## Work instruction
For the records below, give the number of lines in which "round" appears, and add nothing else.

======== Records shown ========

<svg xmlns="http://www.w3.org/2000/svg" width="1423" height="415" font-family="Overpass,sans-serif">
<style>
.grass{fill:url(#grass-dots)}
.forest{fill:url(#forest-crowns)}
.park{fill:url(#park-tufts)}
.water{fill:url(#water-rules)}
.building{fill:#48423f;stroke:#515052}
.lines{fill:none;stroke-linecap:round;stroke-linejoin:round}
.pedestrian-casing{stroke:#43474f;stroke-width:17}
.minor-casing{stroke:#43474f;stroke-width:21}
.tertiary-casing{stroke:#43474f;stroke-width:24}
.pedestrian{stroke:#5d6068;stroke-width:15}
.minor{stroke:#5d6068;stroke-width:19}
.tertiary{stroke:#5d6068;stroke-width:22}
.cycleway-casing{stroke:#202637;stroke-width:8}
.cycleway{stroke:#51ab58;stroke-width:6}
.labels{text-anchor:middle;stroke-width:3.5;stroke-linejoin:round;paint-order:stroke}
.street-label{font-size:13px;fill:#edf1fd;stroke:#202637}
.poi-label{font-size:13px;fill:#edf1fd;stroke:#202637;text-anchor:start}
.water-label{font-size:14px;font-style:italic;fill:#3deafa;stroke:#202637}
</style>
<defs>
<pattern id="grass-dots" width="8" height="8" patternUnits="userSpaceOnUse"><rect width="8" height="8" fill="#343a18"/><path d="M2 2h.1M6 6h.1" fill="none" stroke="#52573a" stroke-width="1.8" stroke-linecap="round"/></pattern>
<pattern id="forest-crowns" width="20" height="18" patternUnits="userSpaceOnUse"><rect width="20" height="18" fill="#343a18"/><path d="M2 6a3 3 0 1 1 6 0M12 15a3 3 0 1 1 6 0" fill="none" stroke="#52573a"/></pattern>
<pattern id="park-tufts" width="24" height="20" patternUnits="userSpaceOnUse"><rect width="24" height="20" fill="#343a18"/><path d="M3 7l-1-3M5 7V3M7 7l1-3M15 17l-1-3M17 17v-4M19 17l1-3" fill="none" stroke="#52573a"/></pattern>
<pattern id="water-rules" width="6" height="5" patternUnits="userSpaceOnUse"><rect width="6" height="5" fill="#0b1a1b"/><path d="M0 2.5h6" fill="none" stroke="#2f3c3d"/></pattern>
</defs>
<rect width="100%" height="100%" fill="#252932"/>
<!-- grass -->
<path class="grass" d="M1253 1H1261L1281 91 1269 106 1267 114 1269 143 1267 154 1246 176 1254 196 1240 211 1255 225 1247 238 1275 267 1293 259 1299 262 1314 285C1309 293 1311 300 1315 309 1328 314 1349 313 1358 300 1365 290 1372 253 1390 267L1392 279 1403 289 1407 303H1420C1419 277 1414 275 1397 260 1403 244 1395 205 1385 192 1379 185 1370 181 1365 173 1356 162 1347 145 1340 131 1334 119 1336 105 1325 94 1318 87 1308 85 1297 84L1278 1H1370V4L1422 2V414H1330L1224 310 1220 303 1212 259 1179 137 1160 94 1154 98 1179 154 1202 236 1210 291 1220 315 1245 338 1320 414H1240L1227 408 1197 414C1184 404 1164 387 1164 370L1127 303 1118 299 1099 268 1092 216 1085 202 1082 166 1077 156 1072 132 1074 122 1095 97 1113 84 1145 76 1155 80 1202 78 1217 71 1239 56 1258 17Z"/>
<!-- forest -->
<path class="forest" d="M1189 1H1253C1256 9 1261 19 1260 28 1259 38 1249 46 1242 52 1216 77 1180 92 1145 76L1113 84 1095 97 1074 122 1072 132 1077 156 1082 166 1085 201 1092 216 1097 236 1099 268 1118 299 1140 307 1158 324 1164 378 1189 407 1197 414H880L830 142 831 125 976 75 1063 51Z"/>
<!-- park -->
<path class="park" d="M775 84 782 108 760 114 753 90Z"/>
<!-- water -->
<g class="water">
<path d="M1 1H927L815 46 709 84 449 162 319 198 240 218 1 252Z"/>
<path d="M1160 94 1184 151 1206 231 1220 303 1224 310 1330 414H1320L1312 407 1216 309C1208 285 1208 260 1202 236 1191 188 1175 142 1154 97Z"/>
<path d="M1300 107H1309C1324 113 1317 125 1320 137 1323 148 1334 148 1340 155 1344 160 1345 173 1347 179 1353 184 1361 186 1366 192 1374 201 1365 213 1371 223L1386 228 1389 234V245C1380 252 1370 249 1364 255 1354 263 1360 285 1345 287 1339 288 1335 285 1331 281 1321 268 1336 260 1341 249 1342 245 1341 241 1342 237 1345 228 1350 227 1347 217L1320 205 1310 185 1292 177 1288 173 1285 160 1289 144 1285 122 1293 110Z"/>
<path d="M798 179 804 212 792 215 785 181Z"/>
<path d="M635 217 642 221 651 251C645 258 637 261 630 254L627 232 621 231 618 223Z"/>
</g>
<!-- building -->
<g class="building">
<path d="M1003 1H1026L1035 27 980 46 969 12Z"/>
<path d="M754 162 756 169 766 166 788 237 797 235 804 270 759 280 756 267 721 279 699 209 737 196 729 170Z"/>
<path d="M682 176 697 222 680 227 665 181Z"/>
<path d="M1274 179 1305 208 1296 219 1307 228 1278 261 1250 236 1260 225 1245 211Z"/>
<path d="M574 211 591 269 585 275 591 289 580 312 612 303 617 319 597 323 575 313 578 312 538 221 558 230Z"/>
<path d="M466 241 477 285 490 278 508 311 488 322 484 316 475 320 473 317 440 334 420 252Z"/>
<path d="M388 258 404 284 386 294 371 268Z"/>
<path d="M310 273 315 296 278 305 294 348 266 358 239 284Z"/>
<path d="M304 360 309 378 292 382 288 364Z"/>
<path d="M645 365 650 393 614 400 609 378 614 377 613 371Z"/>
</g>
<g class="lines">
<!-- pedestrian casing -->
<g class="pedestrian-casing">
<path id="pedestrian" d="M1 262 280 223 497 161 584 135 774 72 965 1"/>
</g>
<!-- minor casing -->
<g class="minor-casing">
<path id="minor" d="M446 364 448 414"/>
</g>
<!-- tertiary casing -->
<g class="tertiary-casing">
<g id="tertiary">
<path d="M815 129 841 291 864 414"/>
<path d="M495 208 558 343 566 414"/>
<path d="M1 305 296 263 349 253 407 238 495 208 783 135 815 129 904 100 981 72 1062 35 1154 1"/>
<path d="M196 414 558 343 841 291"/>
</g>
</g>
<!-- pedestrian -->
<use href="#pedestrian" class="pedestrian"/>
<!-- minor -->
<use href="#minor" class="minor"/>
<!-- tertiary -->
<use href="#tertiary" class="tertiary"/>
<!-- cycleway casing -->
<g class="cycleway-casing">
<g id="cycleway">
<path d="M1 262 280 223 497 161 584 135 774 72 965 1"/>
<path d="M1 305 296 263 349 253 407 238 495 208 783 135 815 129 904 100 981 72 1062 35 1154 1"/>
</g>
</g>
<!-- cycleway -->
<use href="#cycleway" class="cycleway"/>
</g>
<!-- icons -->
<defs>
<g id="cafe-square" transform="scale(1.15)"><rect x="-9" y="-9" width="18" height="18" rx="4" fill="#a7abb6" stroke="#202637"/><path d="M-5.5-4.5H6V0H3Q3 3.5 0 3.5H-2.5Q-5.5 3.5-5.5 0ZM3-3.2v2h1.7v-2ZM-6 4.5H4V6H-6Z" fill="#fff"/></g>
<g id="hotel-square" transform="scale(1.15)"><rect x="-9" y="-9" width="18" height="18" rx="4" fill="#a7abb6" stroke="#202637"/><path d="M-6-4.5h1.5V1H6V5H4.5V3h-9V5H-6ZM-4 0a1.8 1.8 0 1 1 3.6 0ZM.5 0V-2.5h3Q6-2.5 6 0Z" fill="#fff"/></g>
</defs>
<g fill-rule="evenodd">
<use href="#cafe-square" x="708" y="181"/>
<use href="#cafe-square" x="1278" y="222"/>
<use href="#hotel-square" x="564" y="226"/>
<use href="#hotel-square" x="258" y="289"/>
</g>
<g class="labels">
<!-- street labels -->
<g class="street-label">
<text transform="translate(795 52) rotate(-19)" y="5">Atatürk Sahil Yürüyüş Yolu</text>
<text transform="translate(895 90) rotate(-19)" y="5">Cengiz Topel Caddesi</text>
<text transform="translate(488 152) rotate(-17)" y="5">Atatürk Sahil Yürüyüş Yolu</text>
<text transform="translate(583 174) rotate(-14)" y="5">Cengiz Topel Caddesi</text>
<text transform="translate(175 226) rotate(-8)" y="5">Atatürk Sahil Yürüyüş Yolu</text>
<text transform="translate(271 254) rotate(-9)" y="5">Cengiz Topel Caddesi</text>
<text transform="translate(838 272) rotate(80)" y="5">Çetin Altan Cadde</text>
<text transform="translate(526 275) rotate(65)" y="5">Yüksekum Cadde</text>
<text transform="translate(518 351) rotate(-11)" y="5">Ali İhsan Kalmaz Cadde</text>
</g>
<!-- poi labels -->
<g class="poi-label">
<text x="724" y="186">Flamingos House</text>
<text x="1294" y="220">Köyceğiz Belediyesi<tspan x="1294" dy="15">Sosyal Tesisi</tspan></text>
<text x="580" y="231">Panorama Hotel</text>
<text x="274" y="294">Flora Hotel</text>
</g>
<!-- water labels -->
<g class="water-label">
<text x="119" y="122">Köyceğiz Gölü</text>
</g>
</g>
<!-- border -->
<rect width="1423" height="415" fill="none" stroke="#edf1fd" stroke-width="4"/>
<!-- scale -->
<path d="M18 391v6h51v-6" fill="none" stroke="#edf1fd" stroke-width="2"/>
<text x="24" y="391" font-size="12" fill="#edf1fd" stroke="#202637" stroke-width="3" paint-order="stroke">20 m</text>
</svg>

========

## Task response
3